Dünyanın gözü kulağı uzun süredir Suriye ağırlıklı olarak
Ortadoğu'da... Orada adı konmamış bir üçüncü dünya savaşı
yaşanıyor. DEAŞ bahanesiyle yaklaşık 60 ülke bölgede ve olup
bitenleri yakından izliyor. Türkiye- Rusya- İran eksenli son
görüşmeler tansiyonu biraz düşürse de belirsizliği ortadan
kaldırmadı. Bu yüzden herkes merakla ABD'nin yeni bölge
politikasını bekliyor.
O politikanın ana omurgası açıklandı ama asıl merak edilen
ayrıntılar. Özellikle de Türkiye'yi yakından ilgilendiren DEAŞ ve
PKK- PYD hattına karşı alacağı tutum. ABD'den "Bölgede stratejik
ortaklarla birlikte hareket edeceğiz" açıklaması gelse de sahada
PKK ve PYD'ye sıcak bakan tutumun devam etmesi kafalarda soru
işareti oluşturuyor.
Özellikle ABD Merkez Kuvvetler Komutanlığı'nın (CENTCOM) PKK ile
çalışmada ısrarlı olması hatta Trump yönetimini iç siyasetle
korkutarak ikna etmeye çalışması dikkatle izleniyor.
Bu gerçeğe rağmen Türkiye'yle ilişkili başka bir gelişme daha
yaşanıyor. O gelişmenin ne olacağını anlamak için de Irak Kürdistan
Bölgesel Yönetim Başkanı Mesud Barzani'nin Münih-Ankara hattını da
içine alan siyasi trafiğine bakmak gerekiyor.

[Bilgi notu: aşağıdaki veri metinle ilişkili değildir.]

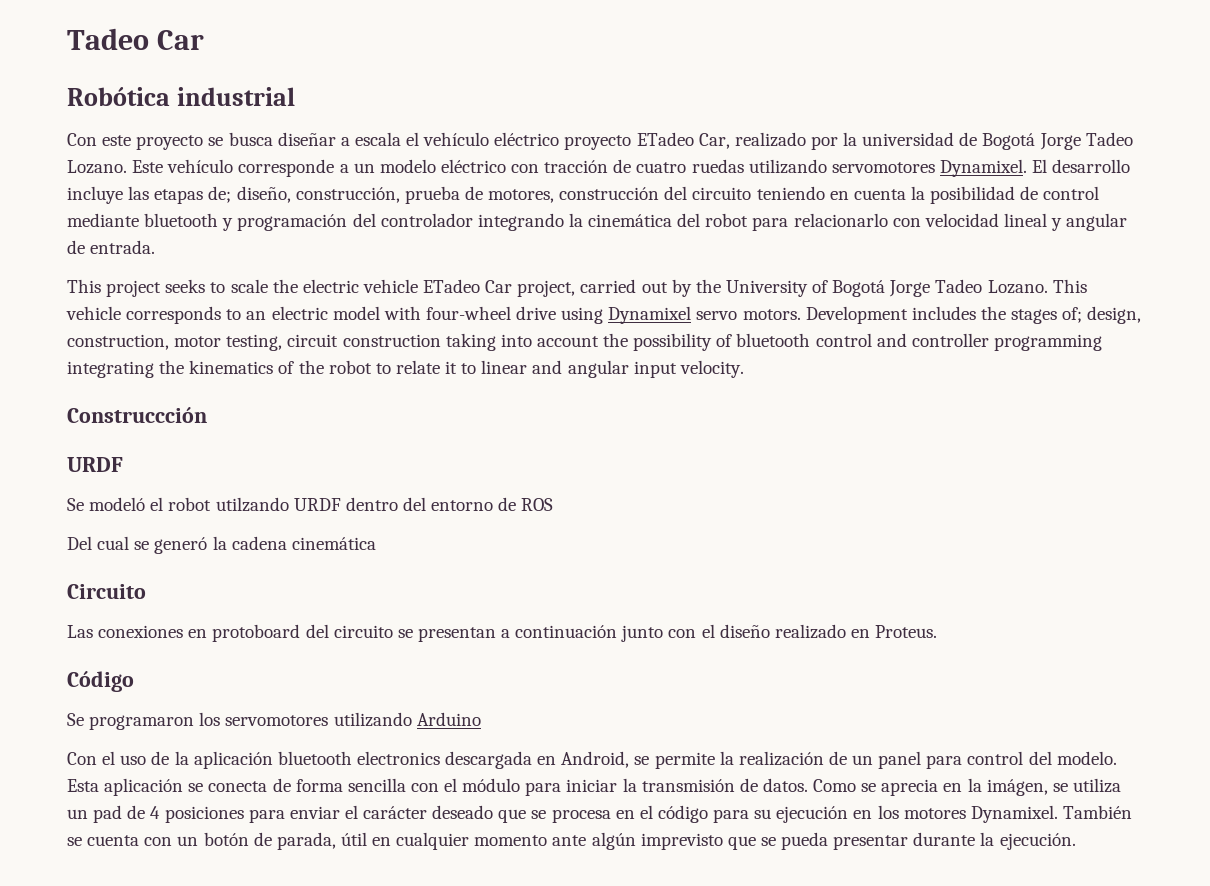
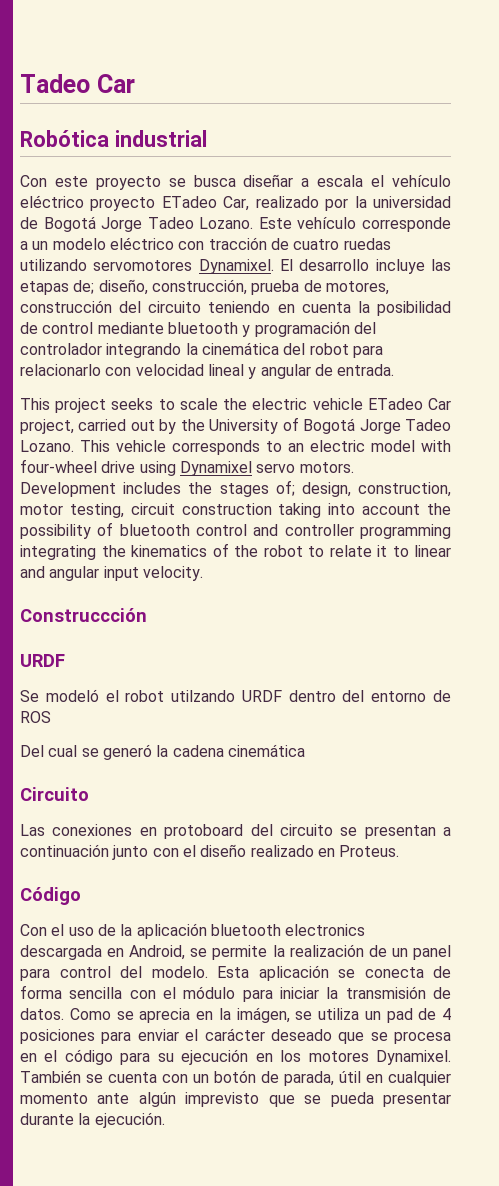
[67,712,481,730] // Se programaron los servomotores utilizando Arduino -> (81, 896) none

Doğrusu bu noktada, bölgede olup bitenlere, içeriden; "Kürdistan
bayrağı asılsın mı asılmasın mı?" tartışması üzerinden bakanların
doğru bakmadığı anlaşılıyor. Oysa bölgede bir değil, birden fazla
oyun oynanıyor ve yeni bir denklem kuruluyor.